*SUPPLIED INFORMATION*.

# # # # # # #

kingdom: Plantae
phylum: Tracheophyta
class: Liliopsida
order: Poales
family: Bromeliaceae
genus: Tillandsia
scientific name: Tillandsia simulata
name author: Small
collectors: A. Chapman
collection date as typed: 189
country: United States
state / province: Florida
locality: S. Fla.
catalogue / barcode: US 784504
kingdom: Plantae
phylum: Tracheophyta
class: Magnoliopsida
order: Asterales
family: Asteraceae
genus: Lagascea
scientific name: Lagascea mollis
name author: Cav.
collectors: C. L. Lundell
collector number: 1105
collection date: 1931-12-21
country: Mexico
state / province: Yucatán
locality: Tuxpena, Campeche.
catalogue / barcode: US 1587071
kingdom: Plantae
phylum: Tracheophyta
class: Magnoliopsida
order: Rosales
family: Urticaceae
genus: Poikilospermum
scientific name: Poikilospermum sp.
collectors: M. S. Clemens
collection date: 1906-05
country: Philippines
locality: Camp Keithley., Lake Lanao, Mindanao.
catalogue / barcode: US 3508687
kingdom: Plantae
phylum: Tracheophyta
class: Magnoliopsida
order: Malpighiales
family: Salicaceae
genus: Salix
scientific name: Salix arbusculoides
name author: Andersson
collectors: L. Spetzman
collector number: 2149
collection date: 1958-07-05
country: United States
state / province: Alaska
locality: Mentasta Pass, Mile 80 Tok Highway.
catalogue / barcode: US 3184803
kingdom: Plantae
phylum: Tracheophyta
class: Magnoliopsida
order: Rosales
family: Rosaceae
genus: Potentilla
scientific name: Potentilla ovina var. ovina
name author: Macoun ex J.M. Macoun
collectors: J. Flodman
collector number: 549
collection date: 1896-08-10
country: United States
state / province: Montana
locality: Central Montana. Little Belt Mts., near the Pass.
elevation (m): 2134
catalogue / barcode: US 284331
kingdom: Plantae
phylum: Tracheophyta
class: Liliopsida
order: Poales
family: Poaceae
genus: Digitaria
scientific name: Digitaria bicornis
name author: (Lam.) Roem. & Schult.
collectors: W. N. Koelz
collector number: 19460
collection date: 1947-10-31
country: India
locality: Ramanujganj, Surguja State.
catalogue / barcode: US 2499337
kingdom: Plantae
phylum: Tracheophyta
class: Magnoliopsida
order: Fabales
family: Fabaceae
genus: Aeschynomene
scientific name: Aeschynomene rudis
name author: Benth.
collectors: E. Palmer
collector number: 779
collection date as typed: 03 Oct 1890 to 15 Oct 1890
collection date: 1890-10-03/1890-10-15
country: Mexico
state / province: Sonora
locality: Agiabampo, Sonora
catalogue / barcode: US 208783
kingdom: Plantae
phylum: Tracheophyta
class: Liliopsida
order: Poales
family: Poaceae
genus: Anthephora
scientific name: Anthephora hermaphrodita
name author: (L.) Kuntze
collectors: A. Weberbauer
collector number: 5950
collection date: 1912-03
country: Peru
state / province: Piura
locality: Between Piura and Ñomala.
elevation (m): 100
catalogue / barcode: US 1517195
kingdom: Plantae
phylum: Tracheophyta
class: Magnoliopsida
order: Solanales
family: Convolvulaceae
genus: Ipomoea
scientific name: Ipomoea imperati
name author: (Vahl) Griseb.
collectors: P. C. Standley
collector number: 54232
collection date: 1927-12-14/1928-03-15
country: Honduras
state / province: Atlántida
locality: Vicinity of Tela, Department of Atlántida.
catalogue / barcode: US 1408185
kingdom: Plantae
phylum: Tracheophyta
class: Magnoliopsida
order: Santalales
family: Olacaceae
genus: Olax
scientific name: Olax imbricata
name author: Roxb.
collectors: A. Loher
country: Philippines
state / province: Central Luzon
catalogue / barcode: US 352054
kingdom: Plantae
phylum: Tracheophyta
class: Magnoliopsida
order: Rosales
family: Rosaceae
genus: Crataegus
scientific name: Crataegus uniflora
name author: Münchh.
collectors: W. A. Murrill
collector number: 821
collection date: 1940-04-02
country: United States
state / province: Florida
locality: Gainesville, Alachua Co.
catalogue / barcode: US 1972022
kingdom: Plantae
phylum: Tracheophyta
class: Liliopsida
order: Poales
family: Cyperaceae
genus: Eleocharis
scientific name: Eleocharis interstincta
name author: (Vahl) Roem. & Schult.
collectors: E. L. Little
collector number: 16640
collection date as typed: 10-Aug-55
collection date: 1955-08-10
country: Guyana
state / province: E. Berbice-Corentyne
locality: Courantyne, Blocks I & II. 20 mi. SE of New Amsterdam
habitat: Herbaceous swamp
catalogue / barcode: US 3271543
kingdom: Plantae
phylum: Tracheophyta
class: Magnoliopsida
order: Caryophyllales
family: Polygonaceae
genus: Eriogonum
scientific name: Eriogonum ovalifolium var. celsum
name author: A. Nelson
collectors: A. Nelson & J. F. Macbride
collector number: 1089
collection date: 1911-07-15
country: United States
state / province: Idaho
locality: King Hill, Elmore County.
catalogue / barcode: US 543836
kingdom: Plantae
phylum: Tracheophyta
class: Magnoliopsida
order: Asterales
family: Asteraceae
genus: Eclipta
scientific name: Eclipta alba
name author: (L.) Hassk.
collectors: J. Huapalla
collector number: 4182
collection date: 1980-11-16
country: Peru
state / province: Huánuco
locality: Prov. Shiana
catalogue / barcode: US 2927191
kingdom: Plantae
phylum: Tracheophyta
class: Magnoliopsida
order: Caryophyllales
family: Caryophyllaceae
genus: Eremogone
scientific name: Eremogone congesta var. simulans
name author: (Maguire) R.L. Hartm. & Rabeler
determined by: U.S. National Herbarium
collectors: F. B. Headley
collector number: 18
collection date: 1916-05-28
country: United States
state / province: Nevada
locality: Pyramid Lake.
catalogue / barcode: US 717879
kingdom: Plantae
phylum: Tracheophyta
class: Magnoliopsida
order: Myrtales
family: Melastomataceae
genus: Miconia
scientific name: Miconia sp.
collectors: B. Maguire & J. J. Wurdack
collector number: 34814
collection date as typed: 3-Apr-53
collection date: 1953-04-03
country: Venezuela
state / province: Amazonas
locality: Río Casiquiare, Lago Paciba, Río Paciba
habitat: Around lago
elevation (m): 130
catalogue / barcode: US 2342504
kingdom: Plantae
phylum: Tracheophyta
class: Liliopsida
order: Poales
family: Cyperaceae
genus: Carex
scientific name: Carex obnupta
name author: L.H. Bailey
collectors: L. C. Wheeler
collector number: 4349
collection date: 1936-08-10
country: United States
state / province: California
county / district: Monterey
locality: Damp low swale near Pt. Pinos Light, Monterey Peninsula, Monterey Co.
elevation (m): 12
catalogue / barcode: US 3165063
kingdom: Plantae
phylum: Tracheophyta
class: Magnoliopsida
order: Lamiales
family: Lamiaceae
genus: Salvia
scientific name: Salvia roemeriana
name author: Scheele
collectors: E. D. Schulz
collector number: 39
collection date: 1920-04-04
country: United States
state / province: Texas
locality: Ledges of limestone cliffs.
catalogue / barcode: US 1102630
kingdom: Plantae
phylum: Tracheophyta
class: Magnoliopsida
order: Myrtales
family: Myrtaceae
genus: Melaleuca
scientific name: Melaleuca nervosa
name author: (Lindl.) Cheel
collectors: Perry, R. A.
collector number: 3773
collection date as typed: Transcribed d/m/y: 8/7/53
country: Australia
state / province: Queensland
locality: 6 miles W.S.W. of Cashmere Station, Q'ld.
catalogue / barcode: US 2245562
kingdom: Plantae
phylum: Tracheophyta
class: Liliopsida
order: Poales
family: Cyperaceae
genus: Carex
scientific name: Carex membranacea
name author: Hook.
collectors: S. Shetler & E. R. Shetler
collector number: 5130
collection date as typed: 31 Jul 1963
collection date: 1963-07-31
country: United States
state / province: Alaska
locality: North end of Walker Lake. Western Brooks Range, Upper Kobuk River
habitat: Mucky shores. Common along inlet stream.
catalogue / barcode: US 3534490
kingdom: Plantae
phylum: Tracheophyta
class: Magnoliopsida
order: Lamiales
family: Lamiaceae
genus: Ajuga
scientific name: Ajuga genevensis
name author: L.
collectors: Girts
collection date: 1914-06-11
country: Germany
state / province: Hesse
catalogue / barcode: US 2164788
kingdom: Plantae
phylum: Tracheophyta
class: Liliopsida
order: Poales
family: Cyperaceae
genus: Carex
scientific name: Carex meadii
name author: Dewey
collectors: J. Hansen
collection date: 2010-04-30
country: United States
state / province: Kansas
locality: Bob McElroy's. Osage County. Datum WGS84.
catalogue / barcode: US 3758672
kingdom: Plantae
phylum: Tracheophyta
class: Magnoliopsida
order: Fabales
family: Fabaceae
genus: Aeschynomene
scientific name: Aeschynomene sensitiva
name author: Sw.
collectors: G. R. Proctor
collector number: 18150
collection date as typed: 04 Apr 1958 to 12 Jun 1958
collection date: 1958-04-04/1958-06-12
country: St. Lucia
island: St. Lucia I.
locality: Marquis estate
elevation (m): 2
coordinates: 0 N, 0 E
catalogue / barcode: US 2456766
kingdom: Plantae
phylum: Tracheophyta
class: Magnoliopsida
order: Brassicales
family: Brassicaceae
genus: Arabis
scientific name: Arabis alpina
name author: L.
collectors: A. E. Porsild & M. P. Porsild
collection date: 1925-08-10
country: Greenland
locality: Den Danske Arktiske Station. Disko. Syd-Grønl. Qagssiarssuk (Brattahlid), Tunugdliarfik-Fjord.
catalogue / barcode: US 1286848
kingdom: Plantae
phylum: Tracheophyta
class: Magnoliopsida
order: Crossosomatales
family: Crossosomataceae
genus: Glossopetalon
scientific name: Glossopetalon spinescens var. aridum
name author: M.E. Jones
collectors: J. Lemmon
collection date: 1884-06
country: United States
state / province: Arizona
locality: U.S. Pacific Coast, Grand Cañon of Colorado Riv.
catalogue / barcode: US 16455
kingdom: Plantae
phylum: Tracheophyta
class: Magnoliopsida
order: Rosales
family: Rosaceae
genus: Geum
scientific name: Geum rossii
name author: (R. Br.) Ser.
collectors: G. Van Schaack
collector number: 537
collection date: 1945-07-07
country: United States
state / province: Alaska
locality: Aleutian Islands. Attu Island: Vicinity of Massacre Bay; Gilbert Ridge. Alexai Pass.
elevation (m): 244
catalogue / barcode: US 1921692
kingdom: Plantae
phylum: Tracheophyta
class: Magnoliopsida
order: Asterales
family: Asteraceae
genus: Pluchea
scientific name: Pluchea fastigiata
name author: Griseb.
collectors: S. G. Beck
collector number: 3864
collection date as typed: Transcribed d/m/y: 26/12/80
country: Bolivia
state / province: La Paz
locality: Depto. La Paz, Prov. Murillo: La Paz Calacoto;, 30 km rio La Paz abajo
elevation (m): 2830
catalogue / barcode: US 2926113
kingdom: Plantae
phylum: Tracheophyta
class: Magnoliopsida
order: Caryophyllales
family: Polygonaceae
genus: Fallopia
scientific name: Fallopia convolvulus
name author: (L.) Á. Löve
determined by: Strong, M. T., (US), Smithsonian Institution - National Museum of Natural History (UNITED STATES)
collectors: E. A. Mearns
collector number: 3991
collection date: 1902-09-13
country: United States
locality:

# # # # # # #

*WHAT THIS TASK INVOLVES*. Retype the stretch of material from the line containing "name author: (L.) Kuntze" through the line containing "genus: Ipomoea", keeping every character the same.

*SOLUTION TO THE PROBLEM*.
name author: (L.) Kuntze
collectors: A. Weberbauer
collector number: 5950
collection date: 1912-03
country: Peru
state / province: Piura
locality: Between Piura and Ñomala.
elevation (m): 100
catalogue / barcode: US 1517195
kingdom: Plantae
phylum: Tracheophyta
class: Magnoliopsida
order: Solanales
family: Convolvulaceae
genus: Ipomoea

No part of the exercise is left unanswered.